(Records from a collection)
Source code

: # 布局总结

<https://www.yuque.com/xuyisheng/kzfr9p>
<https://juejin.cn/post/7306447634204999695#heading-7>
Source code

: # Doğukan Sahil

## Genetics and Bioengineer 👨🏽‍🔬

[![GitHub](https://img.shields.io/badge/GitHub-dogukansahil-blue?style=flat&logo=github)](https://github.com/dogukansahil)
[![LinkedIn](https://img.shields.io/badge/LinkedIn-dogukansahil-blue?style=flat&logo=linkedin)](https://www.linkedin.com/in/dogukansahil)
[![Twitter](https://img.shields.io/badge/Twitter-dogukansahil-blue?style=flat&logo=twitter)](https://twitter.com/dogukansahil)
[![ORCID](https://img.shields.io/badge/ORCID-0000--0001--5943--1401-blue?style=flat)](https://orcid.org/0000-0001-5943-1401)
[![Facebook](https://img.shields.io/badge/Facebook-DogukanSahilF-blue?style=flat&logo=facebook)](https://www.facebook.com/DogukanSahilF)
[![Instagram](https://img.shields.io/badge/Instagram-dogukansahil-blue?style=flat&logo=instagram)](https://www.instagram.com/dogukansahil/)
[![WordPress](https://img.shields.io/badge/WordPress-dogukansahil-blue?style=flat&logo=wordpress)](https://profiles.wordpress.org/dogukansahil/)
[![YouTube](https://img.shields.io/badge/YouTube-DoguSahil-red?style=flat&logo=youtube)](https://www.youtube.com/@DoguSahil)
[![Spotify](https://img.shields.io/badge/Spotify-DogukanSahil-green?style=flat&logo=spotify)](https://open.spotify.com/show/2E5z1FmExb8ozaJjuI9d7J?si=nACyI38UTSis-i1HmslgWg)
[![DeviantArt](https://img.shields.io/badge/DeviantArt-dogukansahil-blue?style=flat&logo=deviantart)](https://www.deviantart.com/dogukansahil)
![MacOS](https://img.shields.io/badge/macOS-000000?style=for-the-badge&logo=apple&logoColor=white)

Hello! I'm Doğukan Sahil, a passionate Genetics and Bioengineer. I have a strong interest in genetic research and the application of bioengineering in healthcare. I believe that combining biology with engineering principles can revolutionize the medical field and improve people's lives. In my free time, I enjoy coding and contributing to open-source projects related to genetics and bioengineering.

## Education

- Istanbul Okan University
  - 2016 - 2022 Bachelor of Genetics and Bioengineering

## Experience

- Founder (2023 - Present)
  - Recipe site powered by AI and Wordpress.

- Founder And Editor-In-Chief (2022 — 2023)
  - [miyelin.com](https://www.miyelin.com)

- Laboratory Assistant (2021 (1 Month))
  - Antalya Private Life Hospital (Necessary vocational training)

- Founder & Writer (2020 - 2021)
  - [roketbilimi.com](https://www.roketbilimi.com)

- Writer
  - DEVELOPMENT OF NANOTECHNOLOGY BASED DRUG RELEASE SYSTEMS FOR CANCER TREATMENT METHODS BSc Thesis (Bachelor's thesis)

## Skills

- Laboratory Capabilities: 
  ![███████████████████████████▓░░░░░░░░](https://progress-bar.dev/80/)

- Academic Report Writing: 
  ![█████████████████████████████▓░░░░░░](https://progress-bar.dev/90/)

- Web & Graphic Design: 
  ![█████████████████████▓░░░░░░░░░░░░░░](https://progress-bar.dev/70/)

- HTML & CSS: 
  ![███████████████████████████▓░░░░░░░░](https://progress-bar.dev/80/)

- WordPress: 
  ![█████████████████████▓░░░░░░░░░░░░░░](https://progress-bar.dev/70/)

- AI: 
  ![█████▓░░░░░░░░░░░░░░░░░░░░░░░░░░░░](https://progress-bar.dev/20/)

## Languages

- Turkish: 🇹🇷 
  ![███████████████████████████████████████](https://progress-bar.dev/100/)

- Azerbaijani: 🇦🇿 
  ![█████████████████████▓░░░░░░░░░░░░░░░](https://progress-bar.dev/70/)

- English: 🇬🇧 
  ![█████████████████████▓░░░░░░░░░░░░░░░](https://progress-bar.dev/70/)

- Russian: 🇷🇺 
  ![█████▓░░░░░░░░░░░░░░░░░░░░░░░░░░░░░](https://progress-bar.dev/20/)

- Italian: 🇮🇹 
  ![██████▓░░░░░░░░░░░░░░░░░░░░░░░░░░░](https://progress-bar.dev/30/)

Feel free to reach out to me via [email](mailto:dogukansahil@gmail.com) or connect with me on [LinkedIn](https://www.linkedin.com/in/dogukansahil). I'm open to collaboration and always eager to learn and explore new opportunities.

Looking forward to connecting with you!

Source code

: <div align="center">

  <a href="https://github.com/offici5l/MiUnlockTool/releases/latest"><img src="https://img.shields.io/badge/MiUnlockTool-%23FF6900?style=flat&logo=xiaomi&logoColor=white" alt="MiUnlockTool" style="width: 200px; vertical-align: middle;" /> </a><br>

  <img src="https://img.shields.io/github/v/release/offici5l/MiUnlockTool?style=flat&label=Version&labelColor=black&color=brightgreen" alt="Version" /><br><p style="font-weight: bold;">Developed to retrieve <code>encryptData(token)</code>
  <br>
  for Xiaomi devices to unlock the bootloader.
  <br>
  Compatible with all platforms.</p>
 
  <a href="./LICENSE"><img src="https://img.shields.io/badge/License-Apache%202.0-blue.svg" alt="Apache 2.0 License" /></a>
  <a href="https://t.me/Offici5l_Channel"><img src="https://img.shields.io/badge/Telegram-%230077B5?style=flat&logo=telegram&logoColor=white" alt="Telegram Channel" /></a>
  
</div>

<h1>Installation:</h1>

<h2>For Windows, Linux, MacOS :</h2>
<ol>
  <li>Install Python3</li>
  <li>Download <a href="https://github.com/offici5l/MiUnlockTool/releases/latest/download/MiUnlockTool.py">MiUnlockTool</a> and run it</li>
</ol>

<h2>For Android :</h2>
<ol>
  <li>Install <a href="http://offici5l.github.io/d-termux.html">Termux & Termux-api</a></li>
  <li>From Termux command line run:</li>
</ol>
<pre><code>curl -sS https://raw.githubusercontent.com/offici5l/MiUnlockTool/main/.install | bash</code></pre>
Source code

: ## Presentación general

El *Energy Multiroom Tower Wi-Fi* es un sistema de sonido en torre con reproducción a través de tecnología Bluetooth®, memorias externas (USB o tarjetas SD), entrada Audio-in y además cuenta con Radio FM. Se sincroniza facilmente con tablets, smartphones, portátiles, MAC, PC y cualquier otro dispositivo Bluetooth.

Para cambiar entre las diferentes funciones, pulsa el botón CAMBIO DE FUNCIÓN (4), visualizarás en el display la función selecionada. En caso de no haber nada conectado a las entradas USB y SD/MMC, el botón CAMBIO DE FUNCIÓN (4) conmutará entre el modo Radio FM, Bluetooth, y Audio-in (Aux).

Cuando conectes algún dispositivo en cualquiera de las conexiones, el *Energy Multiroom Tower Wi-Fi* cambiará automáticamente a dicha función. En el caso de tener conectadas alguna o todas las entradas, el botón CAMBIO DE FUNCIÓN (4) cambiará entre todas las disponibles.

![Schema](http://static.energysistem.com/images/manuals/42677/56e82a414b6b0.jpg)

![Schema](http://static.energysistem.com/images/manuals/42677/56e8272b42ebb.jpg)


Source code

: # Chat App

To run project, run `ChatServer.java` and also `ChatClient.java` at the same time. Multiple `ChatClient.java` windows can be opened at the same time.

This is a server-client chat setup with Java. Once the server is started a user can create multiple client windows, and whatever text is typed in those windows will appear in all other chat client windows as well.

PROBLEM TO SOLVE
Within the entries, find all lines that contain "MacOS" and copy each one.

RESPONSE AREA
![MacOS](https://img.shields.io/badge/macOS-000000?style=for-the-badge&logo=apple&logoColor=white)
<h2>For Windows, Linux, MacOS :</h2>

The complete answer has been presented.